= Excerpted passage =
════════════════
Nov. 12 (Bloomberg) -- Senator Carl Levin said Democrats will exercise their newly won control of Congress by pushing through a resolution calling for the U.S. to begin withdrawing some of its 140,000 troops from Iraq within six months.

The U.S. needs to ``change the course in Iraq by telling the Iraqis that our presence there is not open-ended,'' Levin, a Michigan Democrat who is in line to become chairman of the Armed Services Committee, said on the ABC's ``This Week'' program. ``We need to begin a phased redeployment from Iraq in four to six months.''

Such a resolution won't bind President George W. Bush to start pulling out U.S. forces, and Levin ruled out cutting off funds for the war. White House Chief of Staff Joshua Bolten, while expressing a willingness to ``talk about anything,'' rejected setting a deadline for withdrawal.

``I don't think we will be receptive to the notion that there is a fixed timetable to pull out because that could be disastrous for the Iraqi people,'' Bolten said in a separate interview on the ABC program.

Democrats won majorities in the House and Senate in the Nov. 7 midterm congressional elections in part because of voter dissatisfaction with the war and the administration's efforts to promote stability and self-government in Iraq.
════════════════
= Required action 1 =
Rewrite the part of the records that opens with the line containing "In my experience, code" and closes with the line containing "Over the last" as a Markdown table with columns Row and Line, leaving out blank lines.
════════════════
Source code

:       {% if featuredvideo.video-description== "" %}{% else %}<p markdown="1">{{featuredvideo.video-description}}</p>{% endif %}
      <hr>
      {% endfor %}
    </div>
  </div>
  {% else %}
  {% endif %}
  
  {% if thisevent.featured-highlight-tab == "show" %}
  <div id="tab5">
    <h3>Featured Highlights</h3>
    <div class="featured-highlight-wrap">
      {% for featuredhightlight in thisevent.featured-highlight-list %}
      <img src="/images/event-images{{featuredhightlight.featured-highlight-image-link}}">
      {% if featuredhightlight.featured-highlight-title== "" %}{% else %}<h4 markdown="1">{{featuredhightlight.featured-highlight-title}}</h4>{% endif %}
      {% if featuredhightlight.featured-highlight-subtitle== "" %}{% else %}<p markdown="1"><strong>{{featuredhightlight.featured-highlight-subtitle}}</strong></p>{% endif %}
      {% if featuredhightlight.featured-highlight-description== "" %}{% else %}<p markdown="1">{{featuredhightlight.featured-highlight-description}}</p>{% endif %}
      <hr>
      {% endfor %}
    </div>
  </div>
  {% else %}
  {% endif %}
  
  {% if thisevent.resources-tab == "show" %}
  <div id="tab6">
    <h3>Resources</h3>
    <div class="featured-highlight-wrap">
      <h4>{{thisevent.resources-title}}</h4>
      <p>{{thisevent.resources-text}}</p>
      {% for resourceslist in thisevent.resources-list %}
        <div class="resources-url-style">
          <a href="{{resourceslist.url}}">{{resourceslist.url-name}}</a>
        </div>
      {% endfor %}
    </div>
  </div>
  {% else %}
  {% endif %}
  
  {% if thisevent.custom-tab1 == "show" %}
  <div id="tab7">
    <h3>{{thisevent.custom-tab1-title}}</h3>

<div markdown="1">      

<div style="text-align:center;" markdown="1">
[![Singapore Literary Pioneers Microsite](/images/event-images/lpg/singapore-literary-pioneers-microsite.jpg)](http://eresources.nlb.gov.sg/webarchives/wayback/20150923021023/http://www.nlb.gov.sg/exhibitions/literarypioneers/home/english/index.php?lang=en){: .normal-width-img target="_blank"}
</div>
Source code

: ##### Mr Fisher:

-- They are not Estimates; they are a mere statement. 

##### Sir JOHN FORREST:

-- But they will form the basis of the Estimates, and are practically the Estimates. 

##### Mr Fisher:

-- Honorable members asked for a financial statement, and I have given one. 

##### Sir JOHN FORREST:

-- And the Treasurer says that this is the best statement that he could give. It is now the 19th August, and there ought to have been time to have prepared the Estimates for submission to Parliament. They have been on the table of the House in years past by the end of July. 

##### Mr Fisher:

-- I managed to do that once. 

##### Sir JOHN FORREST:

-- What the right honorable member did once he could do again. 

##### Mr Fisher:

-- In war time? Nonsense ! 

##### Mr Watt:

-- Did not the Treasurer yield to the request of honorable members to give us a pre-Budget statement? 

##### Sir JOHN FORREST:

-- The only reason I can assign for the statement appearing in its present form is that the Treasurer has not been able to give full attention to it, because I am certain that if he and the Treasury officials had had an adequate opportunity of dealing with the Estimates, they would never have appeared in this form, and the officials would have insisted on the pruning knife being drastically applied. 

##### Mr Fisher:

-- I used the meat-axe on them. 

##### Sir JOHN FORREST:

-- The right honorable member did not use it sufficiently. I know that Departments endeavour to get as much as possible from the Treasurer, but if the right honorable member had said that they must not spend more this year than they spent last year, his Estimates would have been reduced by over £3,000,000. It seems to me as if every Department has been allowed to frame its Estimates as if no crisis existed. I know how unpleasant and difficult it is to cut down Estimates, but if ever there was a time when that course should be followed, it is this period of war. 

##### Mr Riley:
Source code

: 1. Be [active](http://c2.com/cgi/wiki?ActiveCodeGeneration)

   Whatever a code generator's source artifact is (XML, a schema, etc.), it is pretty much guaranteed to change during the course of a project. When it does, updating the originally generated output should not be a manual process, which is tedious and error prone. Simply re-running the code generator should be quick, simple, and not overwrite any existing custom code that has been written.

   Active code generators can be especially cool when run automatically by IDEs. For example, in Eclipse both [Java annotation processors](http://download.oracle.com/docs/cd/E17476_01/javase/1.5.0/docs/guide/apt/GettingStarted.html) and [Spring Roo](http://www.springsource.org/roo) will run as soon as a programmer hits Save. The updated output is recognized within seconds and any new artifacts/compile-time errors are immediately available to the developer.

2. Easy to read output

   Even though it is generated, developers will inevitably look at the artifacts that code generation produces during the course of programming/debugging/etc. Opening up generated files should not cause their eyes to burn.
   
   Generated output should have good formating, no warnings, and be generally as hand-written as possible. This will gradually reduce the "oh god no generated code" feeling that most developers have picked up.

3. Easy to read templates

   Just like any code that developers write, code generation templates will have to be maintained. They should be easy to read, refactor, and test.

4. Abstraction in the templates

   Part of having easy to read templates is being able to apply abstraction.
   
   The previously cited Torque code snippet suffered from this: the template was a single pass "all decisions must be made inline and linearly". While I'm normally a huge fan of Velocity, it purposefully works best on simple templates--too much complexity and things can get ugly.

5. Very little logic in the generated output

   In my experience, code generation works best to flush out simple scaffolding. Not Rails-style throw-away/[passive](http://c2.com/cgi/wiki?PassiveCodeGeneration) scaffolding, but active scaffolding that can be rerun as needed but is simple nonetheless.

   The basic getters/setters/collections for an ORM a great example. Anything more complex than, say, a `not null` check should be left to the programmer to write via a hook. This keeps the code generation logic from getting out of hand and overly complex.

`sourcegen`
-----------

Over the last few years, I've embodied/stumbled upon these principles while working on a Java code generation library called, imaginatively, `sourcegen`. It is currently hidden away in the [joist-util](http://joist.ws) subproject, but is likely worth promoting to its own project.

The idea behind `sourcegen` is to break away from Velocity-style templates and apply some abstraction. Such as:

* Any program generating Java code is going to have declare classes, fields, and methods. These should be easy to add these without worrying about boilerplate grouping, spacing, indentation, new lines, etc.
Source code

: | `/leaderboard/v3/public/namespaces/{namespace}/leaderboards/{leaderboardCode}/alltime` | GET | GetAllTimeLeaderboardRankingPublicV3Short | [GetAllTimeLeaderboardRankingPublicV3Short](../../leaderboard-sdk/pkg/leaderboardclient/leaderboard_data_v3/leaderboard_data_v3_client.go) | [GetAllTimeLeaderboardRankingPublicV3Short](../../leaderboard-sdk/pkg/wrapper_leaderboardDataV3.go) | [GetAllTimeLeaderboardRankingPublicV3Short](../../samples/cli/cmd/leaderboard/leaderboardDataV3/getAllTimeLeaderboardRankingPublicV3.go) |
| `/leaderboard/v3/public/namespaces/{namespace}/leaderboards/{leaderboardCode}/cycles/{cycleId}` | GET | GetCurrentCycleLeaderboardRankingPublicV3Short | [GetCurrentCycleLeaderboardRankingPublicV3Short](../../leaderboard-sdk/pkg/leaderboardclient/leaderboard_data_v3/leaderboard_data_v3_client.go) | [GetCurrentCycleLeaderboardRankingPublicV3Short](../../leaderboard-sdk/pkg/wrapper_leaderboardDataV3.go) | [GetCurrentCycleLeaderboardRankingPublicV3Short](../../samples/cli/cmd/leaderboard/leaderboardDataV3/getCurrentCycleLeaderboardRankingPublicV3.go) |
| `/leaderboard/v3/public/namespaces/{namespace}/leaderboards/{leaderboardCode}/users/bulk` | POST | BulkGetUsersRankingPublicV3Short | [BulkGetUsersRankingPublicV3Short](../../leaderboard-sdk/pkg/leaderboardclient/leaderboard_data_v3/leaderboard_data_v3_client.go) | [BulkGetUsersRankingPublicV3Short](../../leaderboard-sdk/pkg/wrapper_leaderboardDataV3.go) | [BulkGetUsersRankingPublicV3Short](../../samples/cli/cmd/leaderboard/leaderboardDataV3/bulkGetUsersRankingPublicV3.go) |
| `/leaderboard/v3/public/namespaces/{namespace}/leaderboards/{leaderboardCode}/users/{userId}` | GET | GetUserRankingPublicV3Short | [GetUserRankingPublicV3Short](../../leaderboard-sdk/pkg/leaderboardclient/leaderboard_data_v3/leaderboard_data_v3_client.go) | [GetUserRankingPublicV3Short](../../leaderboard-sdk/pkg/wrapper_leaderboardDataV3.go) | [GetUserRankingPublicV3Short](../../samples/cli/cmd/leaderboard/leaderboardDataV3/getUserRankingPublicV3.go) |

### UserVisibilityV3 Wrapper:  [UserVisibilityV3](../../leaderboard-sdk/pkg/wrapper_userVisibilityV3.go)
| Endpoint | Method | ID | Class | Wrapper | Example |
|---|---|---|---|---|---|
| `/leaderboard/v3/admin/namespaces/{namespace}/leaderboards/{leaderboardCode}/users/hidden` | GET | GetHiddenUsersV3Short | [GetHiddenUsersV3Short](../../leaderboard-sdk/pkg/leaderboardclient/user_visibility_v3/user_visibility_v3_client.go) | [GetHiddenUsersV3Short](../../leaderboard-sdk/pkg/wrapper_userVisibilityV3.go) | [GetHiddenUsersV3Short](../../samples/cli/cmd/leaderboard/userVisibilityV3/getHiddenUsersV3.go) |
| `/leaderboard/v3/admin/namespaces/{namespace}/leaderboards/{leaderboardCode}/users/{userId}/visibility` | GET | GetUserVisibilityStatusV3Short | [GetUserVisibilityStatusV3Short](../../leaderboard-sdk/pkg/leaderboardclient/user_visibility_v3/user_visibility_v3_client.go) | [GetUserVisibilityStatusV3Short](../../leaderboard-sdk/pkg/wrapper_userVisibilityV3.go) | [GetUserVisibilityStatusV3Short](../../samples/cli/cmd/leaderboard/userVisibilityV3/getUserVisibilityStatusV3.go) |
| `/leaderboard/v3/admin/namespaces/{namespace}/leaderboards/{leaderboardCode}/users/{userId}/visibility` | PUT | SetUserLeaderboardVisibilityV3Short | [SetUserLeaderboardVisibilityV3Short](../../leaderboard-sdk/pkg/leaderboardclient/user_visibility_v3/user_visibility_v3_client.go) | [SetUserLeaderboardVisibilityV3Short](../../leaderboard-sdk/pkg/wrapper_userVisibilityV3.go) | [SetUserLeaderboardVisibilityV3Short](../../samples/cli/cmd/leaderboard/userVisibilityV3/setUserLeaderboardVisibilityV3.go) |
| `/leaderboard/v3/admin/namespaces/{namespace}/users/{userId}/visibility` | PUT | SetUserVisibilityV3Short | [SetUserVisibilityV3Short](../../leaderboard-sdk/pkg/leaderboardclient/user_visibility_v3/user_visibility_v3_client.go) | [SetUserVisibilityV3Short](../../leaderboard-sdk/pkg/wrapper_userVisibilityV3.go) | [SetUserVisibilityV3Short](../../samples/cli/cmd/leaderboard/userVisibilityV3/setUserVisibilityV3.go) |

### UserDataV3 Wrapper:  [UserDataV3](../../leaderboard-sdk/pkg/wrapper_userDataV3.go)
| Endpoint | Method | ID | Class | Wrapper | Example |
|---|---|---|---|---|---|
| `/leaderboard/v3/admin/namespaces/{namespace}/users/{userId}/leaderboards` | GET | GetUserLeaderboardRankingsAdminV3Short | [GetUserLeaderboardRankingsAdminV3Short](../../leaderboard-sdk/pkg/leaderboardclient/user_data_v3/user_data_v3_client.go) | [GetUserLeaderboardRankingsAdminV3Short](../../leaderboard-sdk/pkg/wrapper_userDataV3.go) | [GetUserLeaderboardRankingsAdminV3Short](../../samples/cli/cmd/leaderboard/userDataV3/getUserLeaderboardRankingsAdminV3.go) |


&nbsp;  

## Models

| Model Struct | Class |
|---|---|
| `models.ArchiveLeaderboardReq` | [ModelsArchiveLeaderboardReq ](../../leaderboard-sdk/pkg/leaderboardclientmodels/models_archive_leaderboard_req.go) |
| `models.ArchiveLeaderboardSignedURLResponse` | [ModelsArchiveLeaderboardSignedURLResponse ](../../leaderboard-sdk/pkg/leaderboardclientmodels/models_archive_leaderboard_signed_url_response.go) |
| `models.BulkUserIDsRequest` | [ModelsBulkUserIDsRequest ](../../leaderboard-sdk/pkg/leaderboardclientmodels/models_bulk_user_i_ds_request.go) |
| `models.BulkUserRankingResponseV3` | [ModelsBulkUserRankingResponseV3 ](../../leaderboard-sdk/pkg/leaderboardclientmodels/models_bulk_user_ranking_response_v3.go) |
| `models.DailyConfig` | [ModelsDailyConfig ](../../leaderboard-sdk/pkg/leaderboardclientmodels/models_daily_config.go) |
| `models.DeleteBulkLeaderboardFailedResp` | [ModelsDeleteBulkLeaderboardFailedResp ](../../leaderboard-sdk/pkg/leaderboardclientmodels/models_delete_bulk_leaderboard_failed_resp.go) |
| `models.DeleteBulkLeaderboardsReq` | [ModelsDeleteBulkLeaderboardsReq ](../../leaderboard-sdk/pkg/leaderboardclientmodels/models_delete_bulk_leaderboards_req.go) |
════════════════
= Required action 2 =
Please copy the part of the news article on Iraq troop withdrawal that opens with the words containing "Such a resolution" and closes with "self-government in Iraq.".

= Answer box 1 =
| Row | Line |
|---|---|
| 1 |    In my experience, code generation works best to flush out simple scaffolding. Not Rails-style throw-away/[passive](http://c2.com/cgi/wiki?PassiveCodeGeneration) scaffolding, but active scaffolding that can be rerun as needed but is simple nonetheless. |
| 2 |    The basic getters/setters/collections for an ORM a great example. Anything more complex than, say, a `not null` check should be left to the programmer to write via a hook. This keeps the code generation logic from getting out of hand and overly complex. |
| 3 | `sourcegen` |
| 4 | ----------- |
| 5 | Over the last few years, I've embodied/stumbled upon these principles while working on a Java code generation library called, imaginatively, `sourcegen`. It is currently hidden away in the [joist-util](http://joist.ws) subproject, but is likely worth promoting to its own project. |

= Answer box 2 =
Such a resolution won't bind President George W. Bush to start pulling out U.S. forces, and Levin ruled out cutting off funds for the war. White House Chief of Staff Joshua Bolten, while expressing a willingness to ``talk about anything,'' rejected setting a deadline for withdrawal.

``I don't think we will be receptive to the notion that there is a fixed timetable to pull out because that could be disastrous for the Iraqi people,'' Bolten said in a separate interview on the ABC program.

Democrats won majorities in the House and Senate in the Nov. 7 midterm congressional elections in part because of voter dissatisfaction with the war and the administration's efforts to promote stability and self-government in Iraq.